Evolutions of microstructure and magnetic properties of heatproof domain-refined silicon steel during annealing and its application

Abstract

Heatproof domain-refined grain-oriented (DRGO) silicon steel is an ideal material for the manufacture of S15-type ultra-high efficiency transformer with three-dimensional wound-core (TDWC). In this paper, the microstructure, grain orientation, and magnetic performance of 23ZDMH80 heatproof silicon steel during stress-relief annealing were investigated by scanning electron microscopy (SEM) and electron backscattered diffraction (EBSD) techniques. Based on heatproof DRGO steel, the Epstein-SST (single sheet tester) conversion factor and equivalent magnetic path length were calculated, and then an ultra-high energy efficiency transformer was developed. Results show that, the average size of micrograins in notched region increased from 42.3 μm to 68.2 μm after annealing at 850 ℃ for 0–8 h.
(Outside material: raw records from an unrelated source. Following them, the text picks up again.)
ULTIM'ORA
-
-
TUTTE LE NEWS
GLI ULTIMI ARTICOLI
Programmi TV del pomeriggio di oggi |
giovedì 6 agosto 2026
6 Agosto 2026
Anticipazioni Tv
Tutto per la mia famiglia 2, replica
The orientations of micrograins grown on large-size Goss grain included not only the non-〈0 0 1〉 orientations, such as {210} 〈−241〉, {215} < 1–20>, and {1 1 0} < 1–12}, which were harmful to the magnetic properties, but also the favorable {1 0 0} 〈0 0 1〉 and Goss. Correspondingly, the core loss of 5 pairs of Epstein specimens first decreased then increased slowly (the growth rates below 1.2%) during annealing. The Epstein-SST conversion factor δP for 23ZDMH80 heatproof steel was 8.6% (higher than 5.0% the value recommended by IEC standard), and the equivalent magnetic path length was 0.489 m. Finally, the developed 10 kV/400 kVA transformer with TDWC presented ultra low no-load loss of 289 W, load loss of 3072 W, and noise of 35.4 dB, it means significant advantage of energy conservation and environmental protection.